HB 3994 includes a provision requiring physicians obtain “proof of identity and age” from any woman seeking abortion services. This requirement could be impossible for many women of any age to meet and essentially serve as a backdoor abortion ban for the most vulnerable communities–including those who may be undocumented, low-income, or survivors of trafficking.
The measure—scheduled to take effect on January 1, 2016—also enacts myriad new restrictions on young women’s access to safe abortion care, specifically teens who are seeking a judicial bypass to abortion services. HB 3994 would compromise the confidentiality of minors by requiring most teens to file a bypass petition in the county where they reside, while lengthening the time a judge is required to rule on a teen’s request for judicial bypass to five business days. Additionally, the measure alters current law by prohibiting judges from considering emotional abuse when determining whether a teen obtaining an abortion without involving her parents is in her best interests.
“It’s cruel and callous to deny safe, legal abortion care to young people who have faced abuse, neglect, abandonment, and other threats to their safety and well-being,” said Nancy Northup, president and CEO at the Center for Reproductive Rights. “Texas women have already seen their health care options devastated by politicians piling on one severe restriction after another, and this will only drive a bigger wedge between them and the high-quality care they need.”
“Texas women are sick of politicians playing games with their health,” said Jessica González-Rojas, Executive Director of the National Latina Institute for Reproductive Health. “This latest policy would not only deny safe and timely care to young women, it would force every woman in Texas seeking an abortion to produce a specific form of ID or be turned away. The impact on rural, low-income, and immigrant Latinas, many of whom lack these forms of ID, will be devastating.”

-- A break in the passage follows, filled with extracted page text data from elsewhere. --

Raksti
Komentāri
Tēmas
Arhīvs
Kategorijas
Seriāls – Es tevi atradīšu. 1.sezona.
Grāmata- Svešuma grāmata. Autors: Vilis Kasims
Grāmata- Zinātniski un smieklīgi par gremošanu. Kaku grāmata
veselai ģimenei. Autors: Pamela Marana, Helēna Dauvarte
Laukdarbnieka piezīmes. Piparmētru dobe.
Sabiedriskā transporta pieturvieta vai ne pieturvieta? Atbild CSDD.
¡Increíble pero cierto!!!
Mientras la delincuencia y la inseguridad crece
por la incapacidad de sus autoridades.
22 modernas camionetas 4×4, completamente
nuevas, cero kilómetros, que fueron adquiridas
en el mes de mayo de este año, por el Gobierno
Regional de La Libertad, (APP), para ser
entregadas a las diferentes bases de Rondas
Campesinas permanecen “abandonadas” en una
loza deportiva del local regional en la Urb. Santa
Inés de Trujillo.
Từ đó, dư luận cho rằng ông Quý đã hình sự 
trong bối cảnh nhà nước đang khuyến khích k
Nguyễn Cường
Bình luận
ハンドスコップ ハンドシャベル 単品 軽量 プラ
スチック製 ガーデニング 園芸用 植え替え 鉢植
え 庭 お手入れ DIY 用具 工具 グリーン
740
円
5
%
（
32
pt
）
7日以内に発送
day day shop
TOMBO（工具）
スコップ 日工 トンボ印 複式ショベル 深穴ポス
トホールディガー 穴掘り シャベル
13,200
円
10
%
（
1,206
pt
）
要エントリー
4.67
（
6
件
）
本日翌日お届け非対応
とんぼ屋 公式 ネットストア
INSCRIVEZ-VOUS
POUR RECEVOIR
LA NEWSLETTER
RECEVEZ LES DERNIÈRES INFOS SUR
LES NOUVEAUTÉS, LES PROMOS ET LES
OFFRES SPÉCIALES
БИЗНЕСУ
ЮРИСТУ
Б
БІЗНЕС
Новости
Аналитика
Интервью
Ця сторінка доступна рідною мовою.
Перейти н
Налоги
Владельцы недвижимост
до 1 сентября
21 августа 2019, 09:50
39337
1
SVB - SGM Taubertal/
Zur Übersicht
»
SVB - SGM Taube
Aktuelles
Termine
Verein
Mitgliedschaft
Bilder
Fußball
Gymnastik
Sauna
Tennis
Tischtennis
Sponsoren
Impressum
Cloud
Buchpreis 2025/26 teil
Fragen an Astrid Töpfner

Current Texas law already requires both consent and notification from at least one parent before a teen can receive safe and legal abortion services. Most young women seeking an abortion in the United States a involve a parent–but some teens live in abusive homes, or are in a situation where it would not be safe to disclose a pregnancy. These types of restrictions only further drive the most vulnerable and abused Texas teens further away from high-quality, safe, and legal reproductive health care.
Today’s measure comes almost two years after then-Governor Rick Perry signed HB2, an infamous package of anti-choice measures which has already decimated abortion access in Texas and at one time left only seven clinics remaining in the state. On Tuesday, the US Court of Appeals for the Fifth Circuit upheld the most onerous restrictions of HB2: the requirement that every reproductive health care facility offering abortion services meet the same building requirements as an ambulatory surgical center (ASC) and the admitting privileges requirement as it applies to two of the hardest-hit communities in the Rio Grande Valley and West Texas–potentially leaving only eight abortion-providing clinics to serve the second most populous state in the nation.